Retuning digital audio to 440Hz equal temperament is an industry norm now, even for (say) re-issued 1970s stuff. You just won't get modern digital versions that are the same as the analogue versions, and the equal temperament stuff thus won't pass a resonance test unless the test instrument is also equal temperament, which most string instruments of course are not.

The far easier test for amateurs nowadays is not to buy a whole string instrument, but to use pitch monitoring applications, which all too readily show when a sound is bang-on the specific equal temperament frequencies.

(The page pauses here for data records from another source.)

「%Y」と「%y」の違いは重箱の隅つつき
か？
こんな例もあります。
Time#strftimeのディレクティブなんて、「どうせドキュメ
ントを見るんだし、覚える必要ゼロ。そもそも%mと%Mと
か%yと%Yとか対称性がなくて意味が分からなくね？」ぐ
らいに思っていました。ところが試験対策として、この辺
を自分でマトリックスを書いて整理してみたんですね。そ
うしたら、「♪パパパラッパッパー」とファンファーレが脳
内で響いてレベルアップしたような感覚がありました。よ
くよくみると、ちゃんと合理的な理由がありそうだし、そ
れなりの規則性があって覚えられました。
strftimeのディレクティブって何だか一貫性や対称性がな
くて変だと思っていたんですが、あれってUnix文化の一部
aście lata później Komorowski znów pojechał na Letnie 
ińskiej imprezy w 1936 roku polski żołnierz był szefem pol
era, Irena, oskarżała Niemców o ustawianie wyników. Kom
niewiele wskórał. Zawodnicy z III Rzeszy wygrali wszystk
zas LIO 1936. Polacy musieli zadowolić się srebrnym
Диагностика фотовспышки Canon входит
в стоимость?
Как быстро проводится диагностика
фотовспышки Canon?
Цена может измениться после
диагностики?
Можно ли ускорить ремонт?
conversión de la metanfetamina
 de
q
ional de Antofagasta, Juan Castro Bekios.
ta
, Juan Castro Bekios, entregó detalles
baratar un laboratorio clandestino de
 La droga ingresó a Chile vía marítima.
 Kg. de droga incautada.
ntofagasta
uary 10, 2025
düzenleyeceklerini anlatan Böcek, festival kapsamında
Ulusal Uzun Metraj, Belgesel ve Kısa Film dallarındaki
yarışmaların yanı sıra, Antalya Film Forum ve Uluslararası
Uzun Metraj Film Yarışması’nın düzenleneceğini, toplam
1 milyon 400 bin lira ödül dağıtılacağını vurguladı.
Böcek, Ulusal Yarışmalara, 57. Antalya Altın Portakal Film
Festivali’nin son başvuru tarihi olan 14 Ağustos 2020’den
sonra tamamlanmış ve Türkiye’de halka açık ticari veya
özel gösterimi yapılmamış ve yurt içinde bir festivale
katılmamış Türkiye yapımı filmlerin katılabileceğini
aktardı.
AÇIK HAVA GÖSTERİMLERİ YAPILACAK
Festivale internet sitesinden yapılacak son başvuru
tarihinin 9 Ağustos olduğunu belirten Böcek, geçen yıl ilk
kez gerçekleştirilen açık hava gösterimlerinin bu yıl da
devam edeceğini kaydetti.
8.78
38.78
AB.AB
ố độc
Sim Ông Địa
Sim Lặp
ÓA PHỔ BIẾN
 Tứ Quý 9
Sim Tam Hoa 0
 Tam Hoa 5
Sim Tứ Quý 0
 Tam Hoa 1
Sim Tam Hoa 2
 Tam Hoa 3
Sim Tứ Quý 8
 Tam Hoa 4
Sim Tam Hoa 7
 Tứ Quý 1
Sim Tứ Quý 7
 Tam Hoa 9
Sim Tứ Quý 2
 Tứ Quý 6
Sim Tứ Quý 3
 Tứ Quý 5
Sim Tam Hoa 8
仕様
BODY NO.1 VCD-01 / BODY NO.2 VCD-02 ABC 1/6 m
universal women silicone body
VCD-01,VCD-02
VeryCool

Obligatory recent Fil Henley:

* https://youtube.com/watch?v=0x5dfbqE5hE

Auto tune pitch correction is entirely separate from whether a properly engineered digital recording can match an analog recording to a level well beyond the ability of human biology to detect any difference in randomized, controlled, double-blinded ABX testing (https://en.wikipedia.org/wiki/ABX_test).

> The problem is that all other things are no longer equal

There are many digital recordings which have no pitch correction or other tonal manipulation applied. In those cases, all things are still equal for the purposes of the statement above.

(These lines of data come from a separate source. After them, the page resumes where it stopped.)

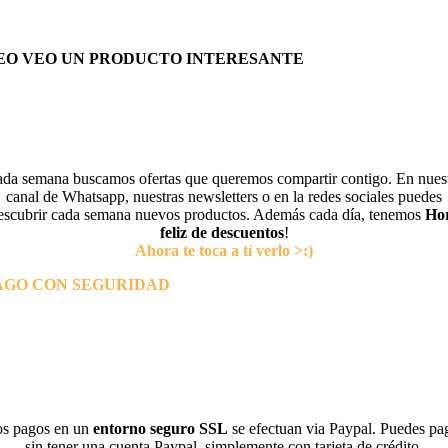
EO VEO UN PRODUCTO INTERESANTE
da semana buscamos ofertas que queremos compartir contigo. En nues
canal de Whatsapp, nuestras newsletters o en la redes sociales puedes
escubrir cada semana nuevos productos. Además cada día, tenemos
Ho
feliz de descuentos
!
Ahora te toca a tí verlo >:)
AGO CON SEGURIDAD
s pagos en un
entorno seguro SSL
se efectuan via Paypal. Puedes pa
sin tener una cuenta Paypal, simplemente con tarjeta de crédito.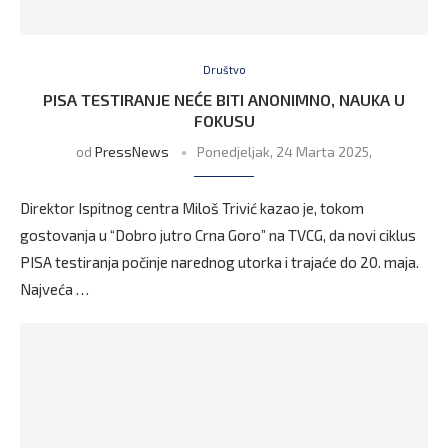
Društvo
PISA TESTIRANJE NEĆE BITI ANONIMNO, NAUKA U
FOKUSU
od
PressNews
Ponedjeljak, 24 Marta 2025,
Direktor Ispitnog centra Miloš Trivić kazao je, tokom
gostovanja u “Dobro jutro Crna Goro” na TVCG, da novi ciklus
PISA testiranja počinje narednog utorka i trajaće do 20. maja.
Najveća …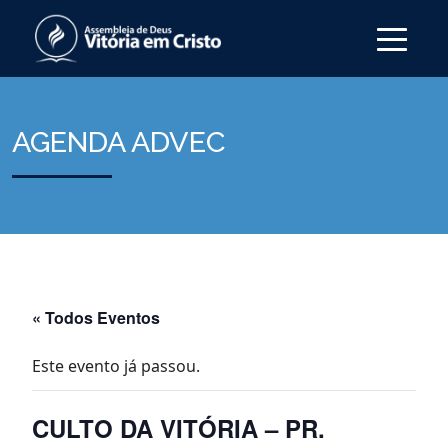
AGENDA ADVEC
« Todos Eventos
Este evento já passou.
CULTO DA VITÓRIA – PR.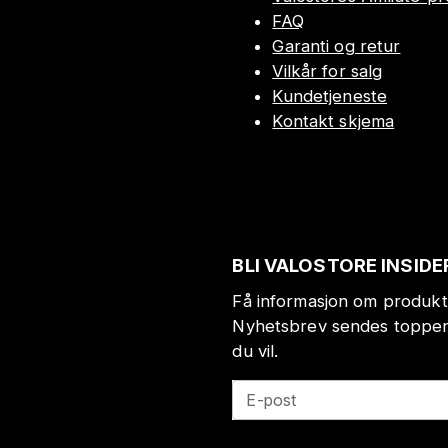
FAQ
Garanti og retur
Vilkår for salg
Kundetjeneste
Kontakt skjema
BLI VALOSTORE INSIDE
Få informasjon om produkt
Nyhetsbrev sendes toppen 
du vil.
E-post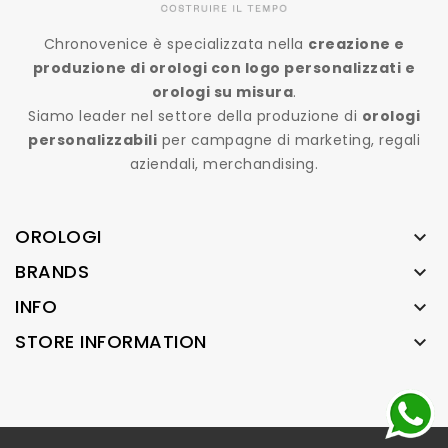
Chronovenice è specializzata nella
creazione e
produzione di orologi con logo personalizzati e
orologi su misura
.
Siamo leader nel settore della produzione di
orologi
personalizzabili
per campagne di marketing, regali
aziendali, merchandising.
OROLOGI

BRANDS

INFO

STORE INFORMATION
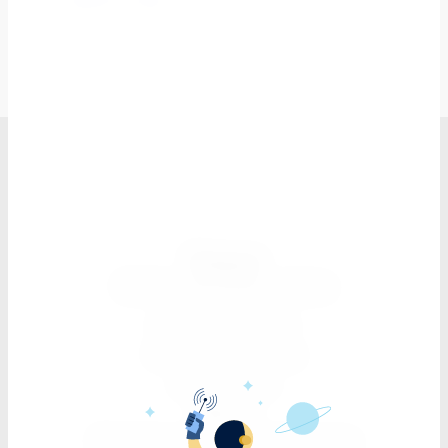
К сравнению
Элдэн
Мебель для дома и офиса
Обмен и возврат
Как сделать заказ
Мои заказы
Оферта
Политика конфиденциальности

As a separate matter, I agree auto-tune and other manipulation can be inappropriately or excessively applied, however over manipulation isn't unique to digital, it occurred in the analog era too – such as dynamic range compression and multi-band dynamic equalization. Those tools existed in tube-based, purely analog form long before digital recording became the norm and caused similar complaints when they were misapplied. There were even analog pitch correctors although they weren't nearly as flexible or precise as today's digital versions.